• Vorliegender Text:
Verdis erste Vertonung eines Shakespeare-Stoffes ist original im 11. Jahrhundert in Schottland angesiedelt. In der Ausstattung von Miruna und Radu Boruzescu spielt die blutige Handlung im optischen Ambiente des Ostblocks der vergangenen Achtzigerjahre. Das Mittel der Wandeldekoration, auf Wagners „Parsifal“-Uraufführung (1882) fußend, wird hier zum ewig Gleichen: graue Betonwände, mal mehr, mal weniger  blutbeschmiert, mal mit Türen, durch die man in der Vorbeifahrt die Jubelreihen Fähnchen schwingender Mitläufer der herrschenden Partei sieht. Auch Möbel ziehen vorbei: gelacht wird im Publikum angesichts eines fast leeren Kleiderschranks von Macbeth und eines überfüllten seiner Lady. Ein Prunkgemälde zeigt den Herrscher Macbeth im Stil des sozialistischen Realismus.

• Angezeigte Daten:
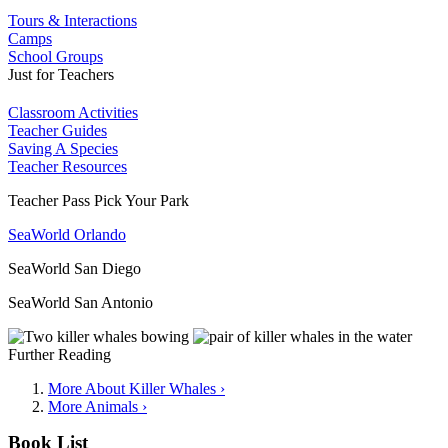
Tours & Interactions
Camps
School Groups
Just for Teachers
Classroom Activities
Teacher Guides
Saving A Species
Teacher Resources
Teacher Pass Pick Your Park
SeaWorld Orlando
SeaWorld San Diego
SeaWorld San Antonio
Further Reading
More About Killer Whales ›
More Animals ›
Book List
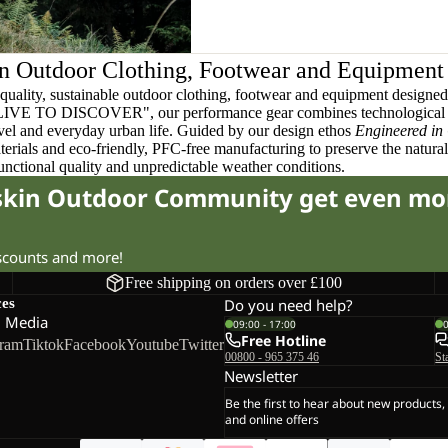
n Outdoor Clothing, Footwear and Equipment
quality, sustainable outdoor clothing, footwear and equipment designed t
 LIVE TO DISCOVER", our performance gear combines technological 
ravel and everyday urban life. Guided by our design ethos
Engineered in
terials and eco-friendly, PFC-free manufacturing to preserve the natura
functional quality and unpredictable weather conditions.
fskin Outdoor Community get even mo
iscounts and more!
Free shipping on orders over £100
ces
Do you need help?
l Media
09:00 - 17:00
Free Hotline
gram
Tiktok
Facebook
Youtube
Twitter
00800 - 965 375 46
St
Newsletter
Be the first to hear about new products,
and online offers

* * *

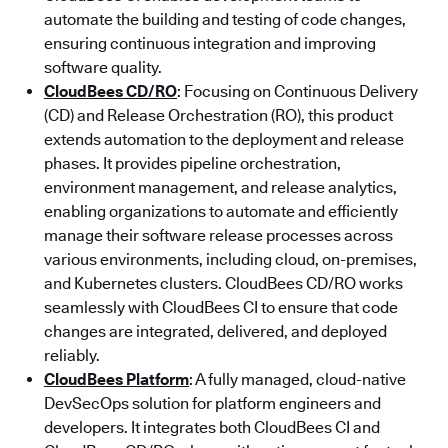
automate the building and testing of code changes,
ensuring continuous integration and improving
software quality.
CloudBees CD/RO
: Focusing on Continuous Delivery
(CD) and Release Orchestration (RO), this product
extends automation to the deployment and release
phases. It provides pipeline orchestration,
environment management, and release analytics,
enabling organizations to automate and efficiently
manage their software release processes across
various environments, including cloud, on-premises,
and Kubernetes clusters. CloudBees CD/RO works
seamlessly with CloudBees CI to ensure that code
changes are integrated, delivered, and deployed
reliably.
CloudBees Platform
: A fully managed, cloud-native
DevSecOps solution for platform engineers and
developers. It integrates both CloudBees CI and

• Arbeitsaufträge:
1 - Von wem stammt laut dem Text zur Macbeth-Inszenierung die Ausstattung?
2 - Gib den Absatz aus dem Text zur Macbeth-Inszenierung, der mit „Verdis erste Vertonung“ beginnt, als kurze Liste wieder. Die wesentlichen Fakten müssen erhalten bleiben.
3 - Nimm den Text zur Macbeth-Inszenierung bitte nach seinem letzten Satz wieder auf und schreib ihn weiter.

• Lösungen:
1 - Von Miruna und Radu Boruzescu.

2 -
- Verdis erste Shakespeare-Vertonung spielt im Original im Schottland des 11. Jahrhunderts.
- Die Ausstattung von Miruna und Radu Boruzescu verlegt die blutige Handlung optisch in den Ostblock der Achtzigerjahre.
- Die Wandeldekoration geht auf Wagners „Parsifal“-Uraufführung (1882) zurück. Sie zeigt immer wieder graue, unterschiedlich stark blutbeschmierte Betonwände. Durch Türen darin sieht man jubelnde, Fähnchen schwingende Mitläufer der herrschenden Partei.
- Auch Möbel ziehen vorbei. Macbeths fast leerer und Lady Macbeths überfüllter Kleiderschrank bringen das Publikum zum Lachen.
- Ein Prunkgemälde zeigt Macbeth im Stil des sozialistischen Realismus.

3 -
Das wirkt zwei Akte lang als „a lamb dressed as a woolf“, wie die Briten sagen, denn in solch ungewohnter Optik für Verdis zweite Fassung des „Macbeth“ aus dem Jahre 1874 erweisen sich Personen- und Chorführung vorwiegend konventionell. Im zweiten Akt ist Macbeth zum Alkoholiker geworden, die Erscheinungen des Banquo finden nur in seiner Fantasie statt. Banquo war in Macbeth’ Auftrag, als einziger Mitwisser der Hexenprohezeiung, von Schreibtischtätern und Fälschern erschossen worden. Der Auftritt des Damenchors der Hexen, als Putzkollektiv mit Besen und Schrubbern, gehört zu den wenigen belebten Momenten des in den ersten beiden Akten szenisch eher drögen Abends. Diese Frauen haben sich nur einen Spaß gemacht und das, was sie in der Zeitung gelesen haben, als ersten Teil einer sich dann scheinbar tatsächlich für Macbeth erfüllenden Prophezeiung ausgegeben. Am Ende des zweiten Aktes tanzen Macbeth und Lady mit der Festgesellschaft Walzer.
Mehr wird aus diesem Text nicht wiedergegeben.